Launched in 2006 after its co-founder pitched the concept at a Federal Express business plan competition, Ablitech Inc., started the New Year in a new location. The small biotech relocated from Hattiesburg, Miss., to the BioPark at the University of Maryland, where it is working to develop treatments for heterotropic ossification (HO) – a painful bone growth that occurs after severe trauma such as a concussion blast or amputation.

Ablitech's technology, Versadel, provides a nontoxic, biocompatible method to deliver antisense DNA and gene silencing (siRNA), both systemically and locally, to selectively turn off unwanted cell growth. Preclinical studies suggested the technology effectively halts the growth of affected cells and demonstrates the ability to turn off selected protein production in cancer cells.

The move to Maryland comes on the heels of a $2 million Department of Defense (DOD) grant to study HO. With more than $700,000 from private investors also in hand, Ablitech plans this year to investigate its delivery system in an initial animal model, according to Ken Malone, the company's CEO and chief financial officer.

In 2005, company co-founder and chief technical officer Nick Hammond – then a graduate student in polymer science at the University of Mississippi – and co-founder Lisa Kemp were among two dozen participants in a National Science Foundation-sponsored entrepreneurship program designed to marshal the scientific prowess in the U-Miss medicinal chemistry department and the University of Southern Mississippi's School of Polymers and High Performance Materials. Serendipitously, Malone managed the program. The co-founders' pitch in the business plan competition earned seed funding for Ablitech, which Hammond and Kemp then used to secure an NSF Small Business Innovation Research grant.

Their original idea involved a coronary stent, but the researchers quickly discovered they were behind the curve in the race to compete in that market, Malone explained. A year after exploring the initial concept, the company turned toward siRNA and began the development of Versadel.

The technology uses selective chemistry to attach a hydrophilic polymer, such as polyethyleneoxide, to a nucleic acid – antisense DNA or siRNA. The polymer creates a thin shell, protecting the nucleic acid until it is safely delivered inside a cell. Once inside, the chemistry is reversed, releasing the nucleic acid from the polymer, which is safely cleared from the body as the nucleic acid begins to interfere with the production of disease-causing proteins.

The therapeutic platform has the potential to treat a number of diseases and enable the multibillion-dollar RNAi therapeutics market, Malone said.

Versadel differs from other delivery mechanisms in several ways, according to Hammond. It's not a cationic polymer system, which are known to bind proteins but also can be toxic. It's not an encapsulation technology, so there's no risk of leakage, and it doesn't modify the native RNA or DNA sequences.

Rather, Versadel "is a programmed approach that's a nonviral delivery system for gene silencing," Hammond explained. Basically, the company can take any sequence of interest to "knock down" a disease state.

So far, most of the company's research has focused on cancer, "but we can modify our technology in a two-step process that basically gives the native DNA a prodrug effect," Hammond added, by changing the charge composition of the DNA strands to be delivered, resulting in improved stability.

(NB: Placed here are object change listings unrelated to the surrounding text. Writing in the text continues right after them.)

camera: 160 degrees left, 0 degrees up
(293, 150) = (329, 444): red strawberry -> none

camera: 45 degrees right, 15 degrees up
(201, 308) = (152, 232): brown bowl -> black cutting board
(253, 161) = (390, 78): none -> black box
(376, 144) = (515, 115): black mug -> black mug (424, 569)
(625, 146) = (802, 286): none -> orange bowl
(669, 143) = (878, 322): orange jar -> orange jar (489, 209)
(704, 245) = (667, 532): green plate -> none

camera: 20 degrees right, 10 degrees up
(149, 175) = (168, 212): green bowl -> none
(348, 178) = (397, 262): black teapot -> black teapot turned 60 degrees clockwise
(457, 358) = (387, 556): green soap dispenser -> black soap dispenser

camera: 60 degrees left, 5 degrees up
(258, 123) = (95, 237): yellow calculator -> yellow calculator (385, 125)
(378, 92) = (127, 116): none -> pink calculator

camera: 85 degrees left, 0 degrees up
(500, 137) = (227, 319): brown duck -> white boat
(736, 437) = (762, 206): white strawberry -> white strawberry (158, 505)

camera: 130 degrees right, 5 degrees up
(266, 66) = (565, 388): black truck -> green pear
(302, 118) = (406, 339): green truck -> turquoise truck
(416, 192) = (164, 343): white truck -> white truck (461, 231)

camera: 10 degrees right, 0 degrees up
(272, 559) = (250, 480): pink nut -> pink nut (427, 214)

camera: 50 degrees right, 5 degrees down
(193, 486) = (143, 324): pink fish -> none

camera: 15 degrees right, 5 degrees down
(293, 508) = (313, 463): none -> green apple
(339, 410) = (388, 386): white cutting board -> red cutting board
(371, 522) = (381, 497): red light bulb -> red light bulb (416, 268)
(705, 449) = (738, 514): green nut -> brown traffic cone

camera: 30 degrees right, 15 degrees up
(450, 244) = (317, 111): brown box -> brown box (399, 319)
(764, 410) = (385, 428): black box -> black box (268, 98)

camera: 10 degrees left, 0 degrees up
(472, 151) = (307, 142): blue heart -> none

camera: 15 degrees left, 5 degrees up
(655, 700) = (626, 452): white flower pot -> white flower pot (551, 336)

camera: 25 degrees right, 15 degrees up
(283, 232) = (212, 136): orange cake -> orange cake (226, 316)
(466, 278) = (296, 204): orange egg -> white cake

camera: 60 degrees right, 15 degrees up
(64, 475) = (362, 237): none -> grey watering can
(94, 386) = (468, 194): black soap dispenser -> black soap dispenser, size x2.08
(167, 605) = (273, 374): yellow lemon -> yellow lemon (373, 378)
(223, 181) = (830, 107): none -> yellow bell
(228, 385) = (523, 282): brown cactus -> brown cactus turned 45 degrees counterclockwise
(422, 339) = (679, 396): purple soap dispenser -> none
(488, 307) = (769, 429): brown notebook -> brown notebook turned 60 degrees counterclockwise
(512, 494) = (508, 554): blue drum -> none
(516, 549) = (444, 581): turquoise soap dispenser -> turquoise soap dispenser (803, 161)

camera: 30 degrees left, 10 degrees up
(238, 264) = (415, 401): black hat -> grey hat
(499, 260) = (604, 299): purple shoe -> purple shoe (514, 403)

The company also has the ability to place targeting groups at the ends of the prodrug polymers, allowing for increased uptake in cells of interest. In cancer cell culture, Ablitech has demonstrated the ability to release the prodrug moieties placed on DNA and RNA strands through a basic mechanism that doesn't require special enzymes or processes. When the polymer chains are released, they cause a bursting effect inside the cell, in turn releasing the DNA sequence.

Working in cooperation with the Army's Telemedicine and Advanced Technology Research Center, Ablitech will use the DoD grant to study HO – a significant area of interest for the U.S. military, given the number and scope of injuries suffered by soldiers in Iraq and Afghanistan. Up to 70 percent of bone damage following a blast injury results in HO, Hammond said, yet no therapies exist to prevent the condition, which also can occur following hip replacement surgery and amputation.

HO begins as the development of a matrix of soft tissue, typically three to four days following injury to the bone, that can't be detected by X-ray until it begins to calcify weeks later, Hammond explained. At that point, surgery is the only treatment option – in the case of amputation, often resulting in the loss of an additional section of the remaining limb.

"Our initial focus is a preventive measure that could be used locally," he said.

To move Versadel forward, Ablitech – a name that harkens to the company's original coronary stent technology – is seeking to raise $5 million to $10 million in equity financing this year while continuing to pursue grants, said Malone, who has been traveling the country to meet with potential investors. Once the technology has shown efficacy in animals, the company hopes to woo a partner – another biotech, large pharma or university with complementary intellectual property – to target a specific disease using a specific siRNA approach. For the time being, the company plans to remain small and nimble, supported by a backbone of eight employees while outsourcing much of its discovery and development work.

"We're optimistic," Malone said. "We've got a lot of people calling us. But as far as financing goes, it's always difficult to attract investors until you have real animal data."